Le sigle sindacali protagoniste sono diverse, tra cui Al Cobas, Sisa e Fnsi, che hanno proclamato un’astensione dal lavoro su scala nazionale. L’impatto potrebbe variare da città a città, ma il rischio di rallentamenti è concreto.
Scuole a rischio chiusura: chi aderisce allo sciopero
Uno dei settori più colpiti sarà quello dell’istruzione, con il coinvolgimento diretto del personale scolastico. Lo sciopero è stato indetto dal Sindacato Indipendente Scuola e Ambiente (Sisa) e riguarda tutte le figure presenti negli istituti.
Parliamo quindi di docenti, dirigenti, personale amministrativo e collaboratori scolastici. L’adesione potrebbe portare alla sospensione delle lezioni o a un funzionamento ridotto delle scuole, soprattutto nei casi in cui il personale decida di partecipare in massa.
Le richieste dei lavoratori della scuola
Alla base della protesta troviamo una serie di richieste precise legate alle condizioni di lavoro. Il punto centrale riguarda un aumento degli stipendi del 20%, ritenuto necessario per contrastare l’aumento del costo della vita.
Un altro tema importante è quello delle assunzioni, con la richiesta di coprire tutti i posti vacanti tramite inserimenti diretti, senza passare da nuovi concorsi. Questo aspetto riguarda soprattutto la stabilità del personale e la continuità didattica.
Tra le proposte più interessanti emerge anche un cambiamento nella didattica. Il sindacato punta sull’introduzione di lingue strategiche come cinese, russo e arabo nei programmi scolastici.
L’obiettivo è preparare meglio gli studenti ai cambiamenti globali, offrendo competenze utili nel mondo del lavoro e nelle relazioni internazionali. Si tratta di una visione che guarda al futuro della formazione scolastica, cercando di adattarla a un contesto sempre più internazionale.

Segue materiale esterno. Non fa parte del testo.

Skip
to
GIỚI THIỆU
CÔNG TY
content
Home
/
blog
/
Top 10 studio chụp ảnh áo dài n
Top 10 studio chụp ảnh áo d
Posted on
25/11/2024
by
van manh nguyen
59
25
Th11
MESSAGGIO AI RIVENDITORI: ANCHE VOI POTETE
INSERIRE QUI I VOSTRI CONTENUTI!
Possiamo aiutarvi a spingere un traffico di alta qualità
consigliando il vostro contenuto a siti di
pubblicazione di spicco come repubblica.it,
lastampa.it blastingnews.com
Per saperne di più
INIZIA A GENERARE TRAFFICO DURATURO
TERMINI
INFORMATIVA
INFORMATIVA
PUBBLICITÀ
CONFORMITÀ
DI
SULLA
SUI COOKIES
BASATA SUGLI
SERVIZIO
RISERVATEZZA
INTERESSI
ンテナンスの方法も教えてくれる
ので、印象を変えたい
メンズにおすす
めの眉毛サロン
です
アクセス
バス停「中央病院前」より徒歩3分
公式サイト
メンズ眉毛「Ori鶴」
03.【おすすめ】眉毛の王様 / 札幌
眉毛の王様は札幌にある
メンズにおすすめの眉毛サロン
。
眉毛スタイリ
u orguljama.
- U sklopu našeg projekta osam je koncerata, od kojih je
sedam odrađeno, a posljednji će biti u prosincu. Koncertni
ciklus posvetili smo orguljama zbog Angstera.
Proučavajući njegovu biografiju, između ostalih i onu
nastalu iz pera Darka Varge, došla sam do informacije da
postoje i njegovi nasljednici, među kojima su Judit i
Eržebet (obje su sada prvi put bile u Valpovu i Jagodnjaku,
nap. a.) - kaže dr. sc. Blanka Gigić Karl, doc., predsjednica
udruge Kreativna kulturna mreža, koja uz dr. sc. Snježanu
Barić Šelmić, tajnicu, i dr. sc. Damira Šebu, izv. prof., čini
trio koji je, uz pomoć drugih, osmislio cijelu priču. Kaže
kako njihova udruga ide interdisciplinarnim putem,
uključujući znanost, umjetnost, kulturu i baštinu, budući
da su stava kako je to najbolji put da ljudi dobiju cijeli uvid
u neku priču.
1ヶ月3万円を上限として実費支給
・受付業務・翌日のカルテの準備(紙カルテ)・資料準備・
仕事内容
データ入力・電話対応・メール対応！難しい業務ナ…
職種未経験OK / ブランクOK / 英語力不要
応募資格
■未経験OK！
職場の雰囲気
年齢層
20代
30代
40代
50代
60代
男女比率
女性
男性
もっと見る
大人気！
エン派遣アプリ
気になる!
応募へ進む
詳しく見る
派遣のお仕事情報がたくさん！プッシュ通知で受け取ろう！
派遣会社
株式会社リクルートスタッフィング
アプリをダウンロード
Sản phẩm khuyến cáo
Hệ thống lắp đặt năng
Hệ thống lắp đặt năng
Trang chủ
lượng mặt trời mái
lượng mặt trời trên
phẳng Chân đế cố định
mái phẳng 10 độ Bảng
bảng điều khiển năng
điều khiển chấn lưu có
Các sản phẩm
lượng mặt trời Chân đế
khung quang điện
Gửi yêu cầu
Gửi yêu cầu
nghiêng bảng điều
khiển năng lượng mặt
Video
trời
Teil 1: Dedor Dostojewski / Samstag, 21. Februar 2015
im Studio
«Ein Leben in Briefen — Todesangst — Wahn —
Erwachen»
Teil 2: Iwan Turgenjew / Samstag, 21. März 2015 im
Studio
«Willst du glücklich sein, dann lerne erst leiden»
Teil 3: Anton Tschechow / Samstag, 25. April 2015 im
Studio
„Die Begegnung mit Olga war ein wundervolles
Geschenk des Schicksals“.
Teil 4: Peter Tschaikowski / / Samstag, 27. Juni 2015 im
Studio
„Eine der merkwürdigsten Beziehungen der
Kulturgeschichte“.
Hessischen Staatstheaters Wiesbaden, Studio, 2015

Sciopero dei trasporti e della stampa
Oltre alla scuola, lo sciopero toccherà anche il trasporto pubblico locale. A Milano i lavoratori di Atm si fermeranno per 24 ore su iniziativa di Ai Cobas, con possibili disagi soprattutto nelle fasce tra 8.45 e 15 e tra 18 e fine servizio. Proteste sono previste anche in altre città, da Napoli a Novara fino a Torino, con orari diversi a seconda dell’azienda coinvolta.
Si fermerà anche il mondo dell’informazione. La Fnsi, Federazione Nazionale della Stampa Italiana, ha infatti proclamato uno sciopero nazionale dei giornalisti per il 27 marzo e per il 16 aprile. Questo significa che nella giornata della protesta potremmo vedere rallentamenti o cambi di programmazione anche nel settore della stampa.